The Druids built fires on hills on special days such as Beltane (May 1st).

William Oxenham, in his book The Welsh Origins of Scottish Places points out that "Arthur's Seat" first appeared in Edinburgh in 1508. Only 64 years later Jonet Boyman was indicted for witchcraft and diabolic incantation. She had been trying to cure Allan Anderson, and the charges against her included that she had gone an "eldritch" well on the slopes of Arthur's Seat. Once there she called out "incantations and evocation of the evil spirits who she called upon to come and show and declare" how to cure the sick man. According to Jonet a faery man appeared on the other side of the well she carged him in the name of father, son, King Arthur and his queen to cure Allan Anderson. The advice she received was to wash her patient's shirt in a south running stream on Arthur's Seat. He was cured after she followed the faery's instructions. Jonet was burned at the stake at the top of High Street.

Oxenham's point is that Jonet's belief in calling on Arthur to help with the healing means she was following a tradition older than Arthurian stories, older perhaps than the historical Arthur. Was it a tradition that saw the hill as the home of a powerful chthonic deity?

In the Heart of Midlothian, Walter Scott describes where the people of Edinburgh would avoid Arthur's Seat after dark, unless it was Mayday. In the book A Midsummer Eve's Dream it describes where:

The profaner sort were still at it in the nineteenth century when Arthur’s Seat was their favorite resort for May Day revels. A letter dated in April 1826 describes the beginning of the concourse of people about 4 o’clock in the morning moving through King’s Park to Arthur’s Seat till the whole hill was a moving mass of people. The maypole was set up at the summit and the craftsmen were dancing around it while vendors of whisky moved about among the crowd and the ground was littered with the bodies of the dead drunk.
PictureDruids (Alphonse de Neuville c.1789)
No doubt it was a scene of wild revelry, but once the day passed these same people would avoid the spot after dark once more.
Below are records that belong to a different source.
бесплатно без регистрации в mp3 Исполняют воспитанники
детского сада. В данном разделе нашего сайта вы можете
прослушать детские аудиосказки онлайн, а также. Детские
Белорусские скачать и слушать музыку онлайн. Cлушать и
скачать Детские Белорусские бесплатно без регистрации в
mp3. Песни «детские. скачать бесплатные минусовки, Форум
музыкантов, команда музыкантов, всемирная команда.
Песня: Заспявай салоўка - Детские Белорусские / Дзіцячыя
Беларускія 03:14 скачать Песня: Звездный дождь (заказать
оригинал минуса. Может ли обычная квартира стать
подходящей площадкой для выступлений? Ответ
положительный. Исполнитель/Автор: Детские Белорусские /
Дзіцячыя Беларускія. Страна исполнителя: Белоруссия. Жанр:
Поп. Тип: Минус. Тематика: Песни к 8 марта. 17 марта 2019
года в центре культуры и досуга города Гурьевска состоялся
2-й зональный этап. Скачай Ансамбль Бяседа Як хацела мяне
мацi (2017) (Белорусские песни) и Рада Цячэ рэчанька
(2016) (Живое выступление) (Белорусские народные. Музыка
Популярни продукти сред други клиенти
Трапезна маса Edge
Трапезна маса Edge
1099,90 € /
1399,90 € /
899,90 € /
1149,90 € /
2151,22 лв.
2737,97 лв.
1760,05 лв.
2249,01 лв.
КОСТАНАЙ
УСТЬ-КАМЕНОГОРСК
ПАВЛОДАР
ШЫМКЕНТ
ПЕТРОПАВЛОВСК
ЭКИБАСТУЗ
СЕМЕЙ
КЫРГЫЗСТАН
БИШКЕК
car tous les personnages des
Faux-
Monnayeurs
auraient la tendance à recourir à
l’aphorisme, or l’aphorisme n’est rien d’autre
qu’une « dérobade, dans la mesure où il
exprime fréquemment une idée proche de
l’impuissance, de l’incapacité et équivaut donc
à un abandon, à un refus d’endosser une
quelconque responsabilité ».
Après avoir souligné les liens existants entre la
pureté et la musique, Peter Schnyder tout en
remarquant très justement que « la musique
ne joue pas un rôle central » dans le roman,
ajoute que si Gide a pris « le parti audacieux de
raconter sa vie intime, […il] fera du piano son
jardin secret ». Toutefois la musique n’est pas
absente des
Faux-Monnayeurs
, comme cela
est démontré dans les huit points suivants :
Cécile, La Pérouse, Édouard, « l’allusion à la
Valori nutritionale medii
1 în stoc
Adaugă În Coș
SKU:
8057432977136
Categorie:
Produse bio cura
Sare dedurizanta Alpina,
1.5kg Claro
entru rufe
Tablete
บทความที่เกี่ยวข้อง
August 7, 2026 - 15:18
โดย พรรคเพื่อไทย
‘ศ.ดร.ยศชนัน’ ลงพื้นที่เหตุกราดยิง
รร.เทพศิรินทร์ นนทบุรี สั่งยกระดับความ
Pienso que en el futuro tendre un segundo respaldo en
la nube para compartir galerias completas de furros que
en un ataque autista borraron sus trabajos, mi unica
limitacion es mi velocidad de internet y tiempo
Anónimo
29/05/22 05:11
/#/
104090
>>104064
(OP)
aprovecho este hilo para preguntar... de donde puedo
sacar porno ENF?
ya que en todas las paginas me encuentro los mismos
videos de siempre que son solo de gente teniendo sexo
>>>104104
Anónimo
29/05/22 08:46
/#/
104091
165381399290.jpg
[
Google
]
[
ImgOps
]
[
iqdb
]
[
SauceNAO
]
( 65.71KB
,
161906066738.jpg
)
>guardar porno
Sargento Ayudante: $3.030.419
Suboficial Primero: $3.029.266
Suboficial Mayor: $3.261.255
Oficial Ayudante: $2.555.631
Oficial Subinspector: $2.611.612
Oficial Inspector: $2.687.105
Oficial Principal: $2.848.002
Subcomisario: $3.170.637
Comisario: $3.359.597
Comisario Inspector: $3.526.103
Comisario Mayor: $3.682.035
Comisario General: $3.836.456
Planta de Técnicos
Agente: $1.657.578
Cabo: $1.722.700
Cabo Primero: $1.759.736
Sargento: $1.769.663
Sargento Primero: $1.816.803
When the boys found the fairy coffins the Scotsman reported that it was common knowledge that witches were still prowling about Arthur's Seat and working their spells of death. They wrote: "Should this really be the case, we congratulate the public… on the discovery and destruction of this satanic spell-manufactory, the last, we should hope, which the 'infernal hags' will ever be permitted to erect in Scotland."

Perhaps whoever left the dolls at this ancient place picked it as place to symbolically harbor the spirits of the deceased.